• [WORK REQUIRED]: Which lines of the entries hold the string "none"? Copy each one.

----

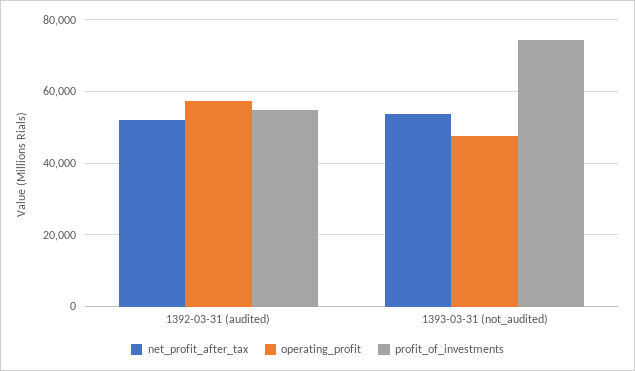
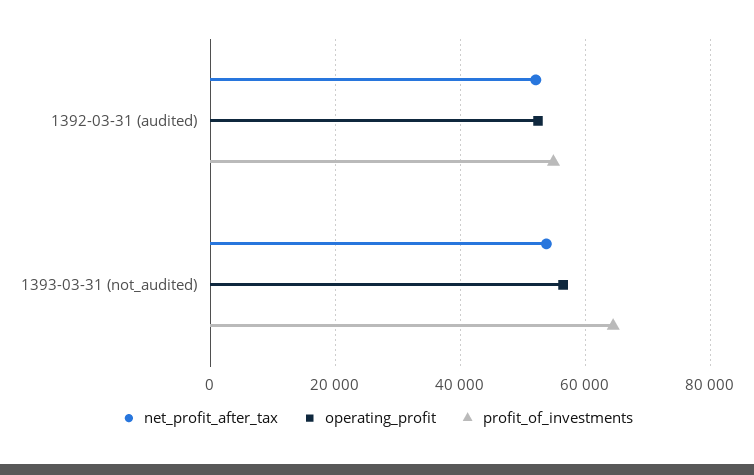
operating_profit, 1392-03-31 (audited): 58000 -> 52000
operating_profit, 1393-03-31 (not_audited): 48000 -> 56000
profit_of_investments, 1393-03-31 (not_audited): 74000 -> 64000

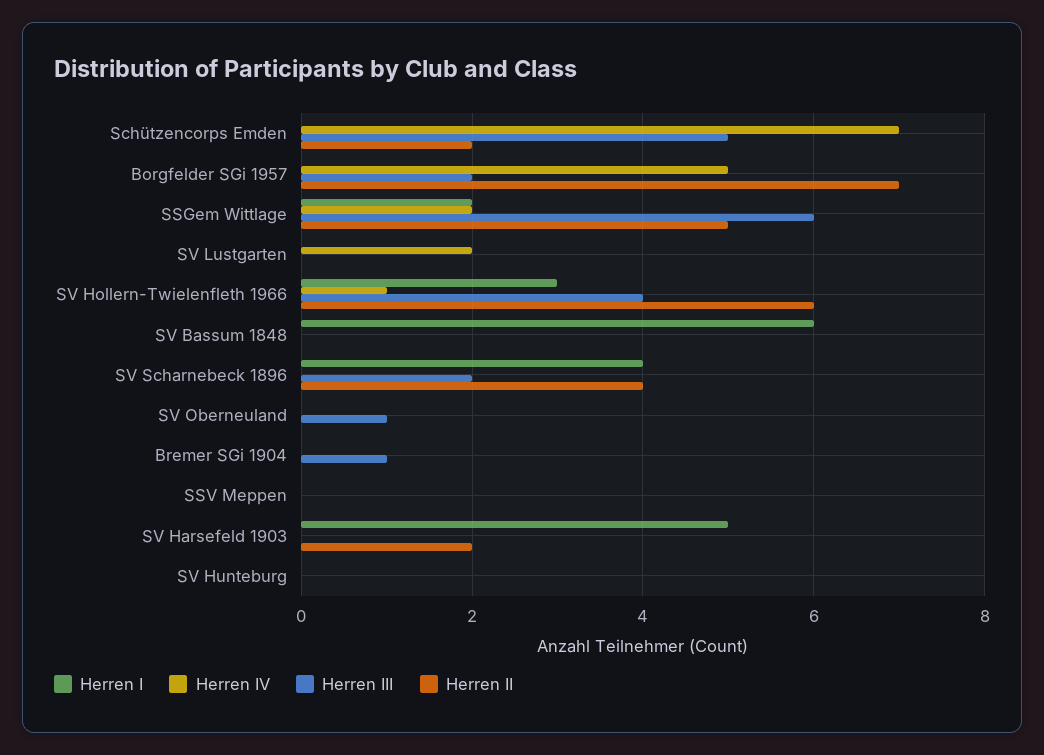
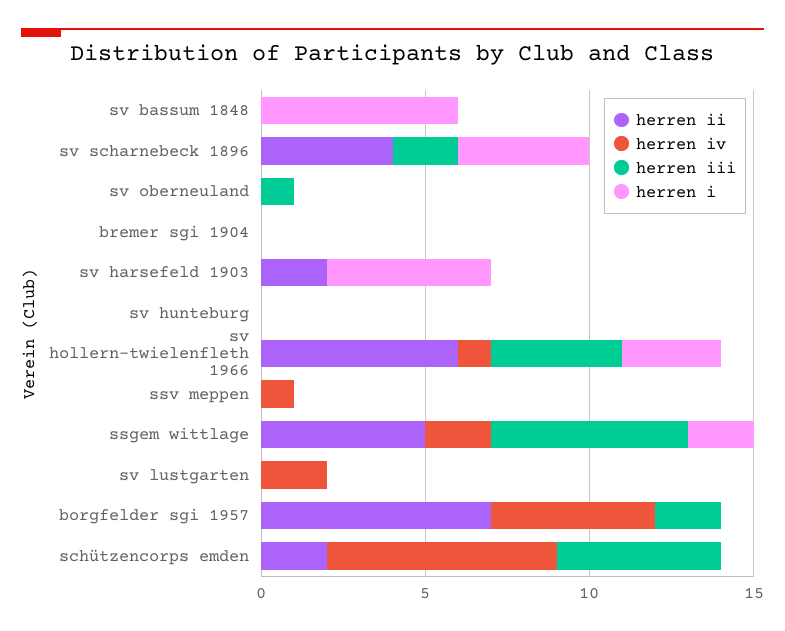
Herren III, Bremer SGi 1904: 1 -> 0
Herren IV, SSV Meppen: 0 -> 1

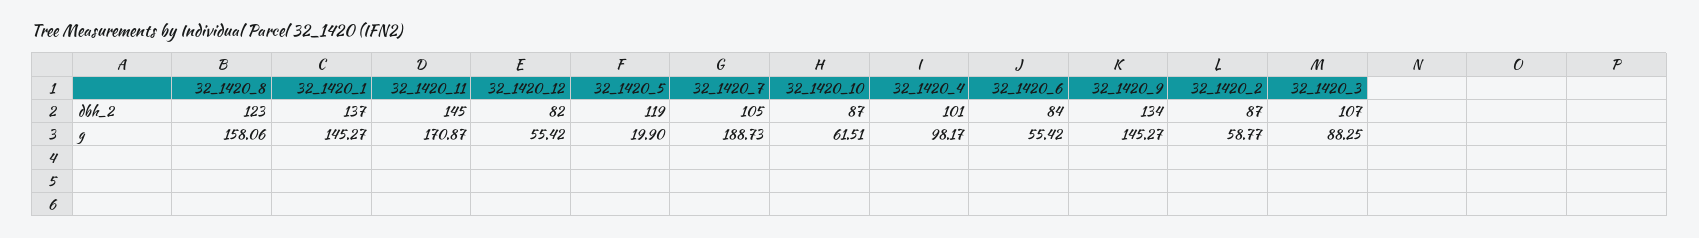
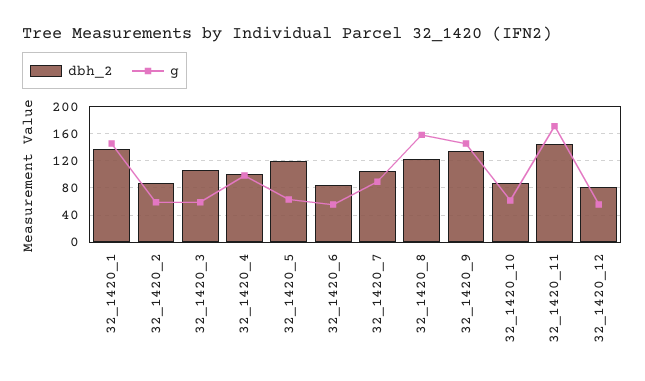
g, 32_1420_5: 19.9 -> 60
g, 32_1420_7: 188.73 -> 90
g, 32_1420_3: 88.25 -> 60

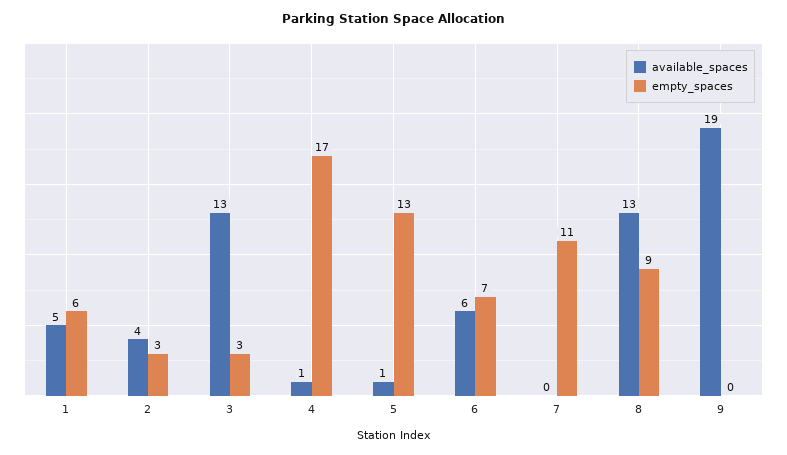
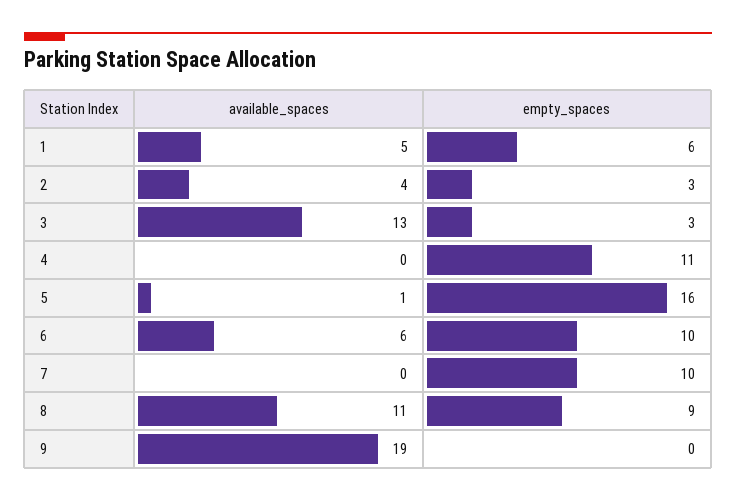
available_spaces, 4: 1 -> 0
empty_spaces, 4: 17 -> 11
empty_spaces, 5: 13 -> 16
empty_spaces, 6: 7 -> 10
empty_spaces, 7: 11 -> 10
available_spaces, 8: 13 -> 11

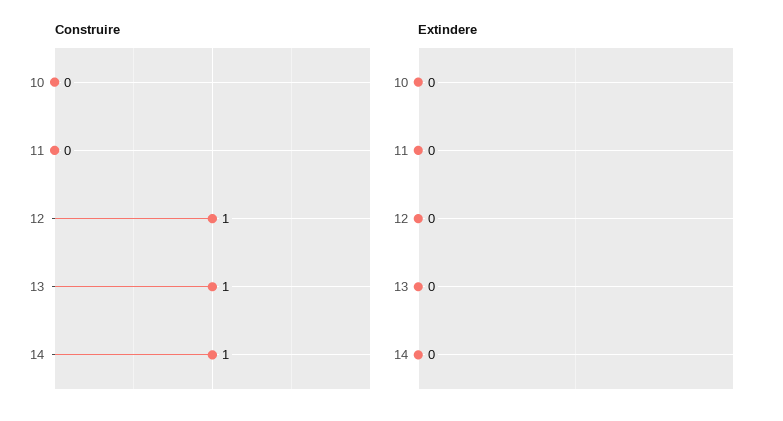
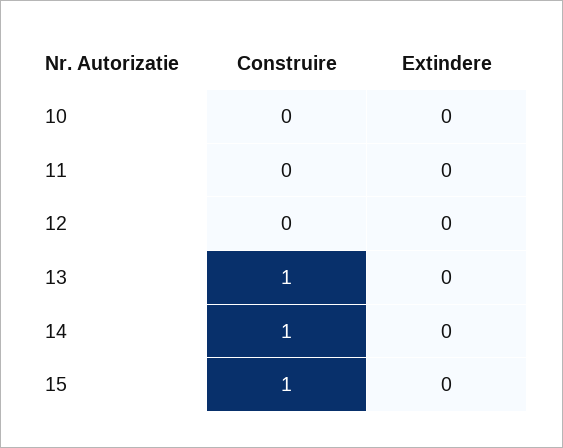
Construire, 12: 1 -> 0
Construire, 15: none -> 1
Extindere, 15: none -> 0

----

• [TASK ANSWER]:
Construire, 15: none -> 1
Extindere, 15: none -> 0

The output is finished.